Roh spent peaceful days at his hometown in the south coast county of Gimhae after handing the Blue House keys over to Lee, until the prosecution started investigating allegations of bribery involving his wife and daughter. One morning several days after he was interrogated at the Seoul Prosecutors’ Office, he leapt to his death from a rock near his home.
Moon Jae-in, Roh’s senior secretary and later chief of staff during his presidency (2003-2008), conducted his funeral and then tried to consolidate the leftist opposition force, which, however, remained tottering until the next presidential election. Lee may regard the “vertical change of power” within the same party to Park Geun-hye as his major achievement while many would rather attribute her victory to her father Park Chung-hee’s legacy.
The ruling party splintered between her loyalists and dissenters, including Lee’s faction, and Korea’s first woman president hid herself in a cocoon that she shared only with her female friend Choe Sun-sil. The result was her impeachment and imprisonment.

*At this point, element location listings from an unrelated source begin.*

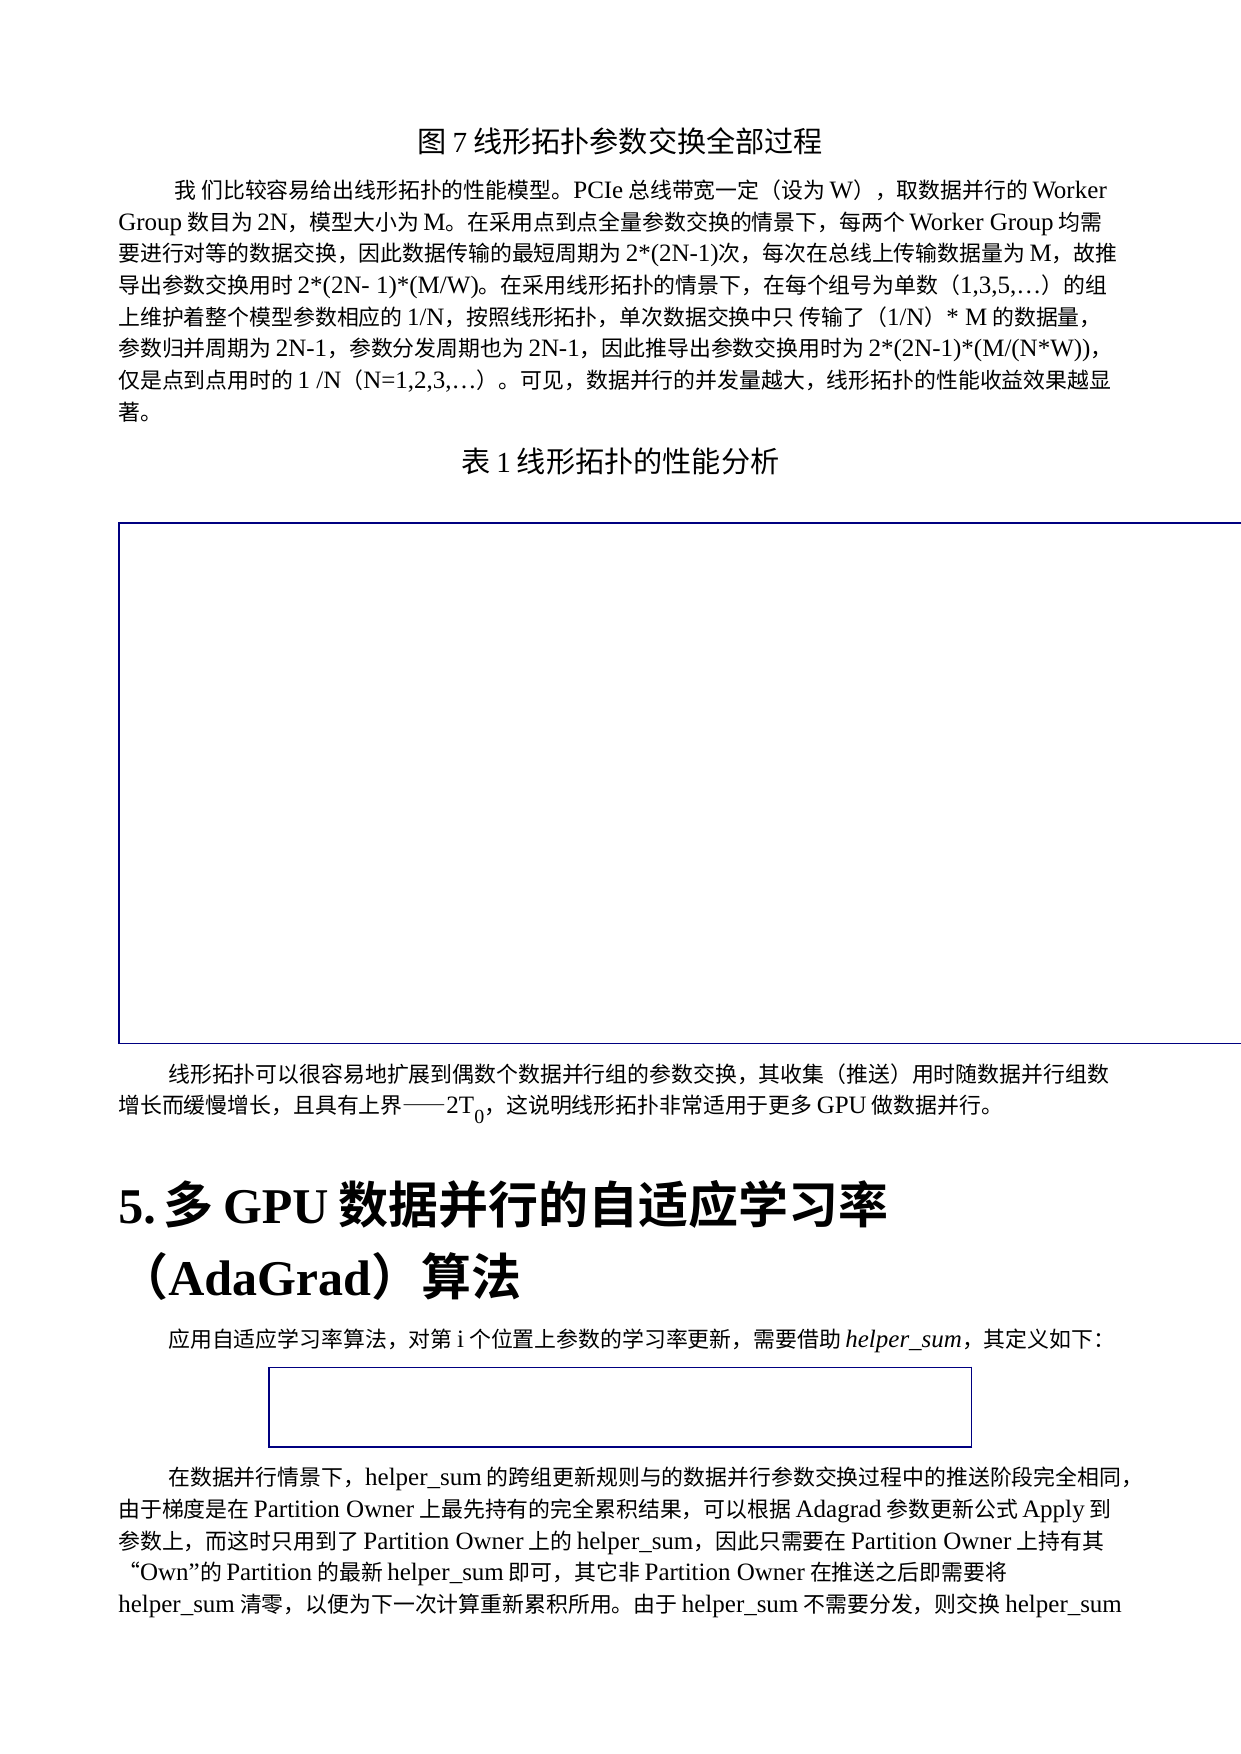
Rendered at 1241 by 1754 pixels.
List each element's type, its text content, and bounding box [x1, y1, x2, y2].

text 图7线形拓扑参数交换全部过程 [118, 118, 1122, 160]
text 我 们比较容易给出线形拓扑的性能模型。PCIe总线带宽一定（设为W），取数据并行的Worker Group数目为2N，模型大小为M。在采用点到点全量参数交换的情景下，每两个Worker Group均需要进行对等的数据交换，因此数据传输的最短周期为2*(2N-1)次，每次在总线上传输数据量为M，故推导出参数交换用时2*(2N- 1)*(M/W)。在采用线形拓扑的情景下，在每个组号为单数（1,3,5,…）的组上维护着整个模型参数相应的1/N，按照线形拓扑，单次数据交换中只 传输了（1/N）* M的数据量，参数归并周期为2N-1，参数分发周期也为2N-1，因此推导出参数交换用时为2*(2N-1)*(M/(N*W))，仅是点到点用时的1 /N（N=1,2,3,…）。可见，数据并行的并发量越大，线形拓扑的性能收益效果越显著。 [118, 173, 1122, 426]
subtitle 5. 多GPU数据并行的自适应学习率（AdaGrad）算法 [118, 1165, 1122, 1310]
text 在数据并行情景下，helper_sum的跨组更新规则与的数据并行参数交换过程中的推送阶段完全相同，由于梯度是在Partition Owner上最先持有的完全累积结果，可以根据Adagrad参数更新公式Apply到参数上，而这时只用到了Partition Owner上的helper_sum，因此只需要在Partition Owner上持有其“Own”的Partition的最新helper_sum即可，其它非Partition Owner在推送之后即需要将helper_sum清零，以便为下一次计算重新累积所用。由于helper_sum不需要分发，则交换 helper_sum的过程只需要一次推送阶段即可完成。 [118, 1460, 1122, 1619]
text 表1线形拓扑的性能分析 [118, 439, 1122, 481]
text 应用自适应学习率算法，对第i个位置上参数的学习率更新，需要借助helper_sum，其定义如下： [118, 1322, 1122, 1354]
text 线形拓扑可以很容易地扩展到偶数个数据并行组的参数交换，其收集（推送）用时随数据并行组数增长而缓慢增长，且具有上界——2T0，这说明线形拓扑非常适用于更多GPU做数据并行。 [118, 1057, 1122, 1128]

The people of Korea, justifiably proud of building an industrial and trading powerhouse of the 21st century world from a poor agrarian country half a century ago, are quite successful in dealing with the COVID-19 pandemic now. So they cannot believe they deserve the shame of keeping two immediate ex-presidents in prison, one on a 17-year sentence and the other facing even longer incarceration of 20 years.
Park has given up defending herself in court. Lee also said he lost trust in the judiciary system. Being escorted out of his home in southern Seoul Monday, Lee told his supporters, “They can lock me up again but they cannot shut the truth up forever.” Pollsters have restrained asking public opinion on these cases, yet few would be seeing an adequate balance between crime and punishment.
Under the Moon presidency, investigations have started on a total of 106 officials of past governments, trials began for 95 of them, and 15 cases or 15.8 percent produced “not guilty” verdict in the primary court level, five times higher than the overall rate of acquittal. Peculiar in these “political” cases is the general trend of delay, averaging 265 days compared to 165 days in common criminal cases, according to an opposition lawmaker.
The slow pace of Lee’s and Park’s trials could partly be due to their defense strategies but ultimately responsible are Chief Justice Kim Myung-soo and 13 justices of the Supreme Court who seem to have little interest in proving independence of the judiciary these days. I would ask each of them if he or she truly believes that the two former presidents have committed crimes which should be paid for with every day of the many years beyond the limits of their natural lives.
Some conjure up the possibility of President Moon pardoning the two ex-presidents before his time is up, because a new president to be elected in May 2022 would do so in the name of “national reconciliation” anyway. If our Supreme Court hands down virtual life term to the former presidents counting on eventual amnesty by the president, the highest judges are giving up their mission as the final guardian of justice.
Kim Myong-sik
Kim Myong-sik is a former editorial writer for The Korea Herald. -- Ed.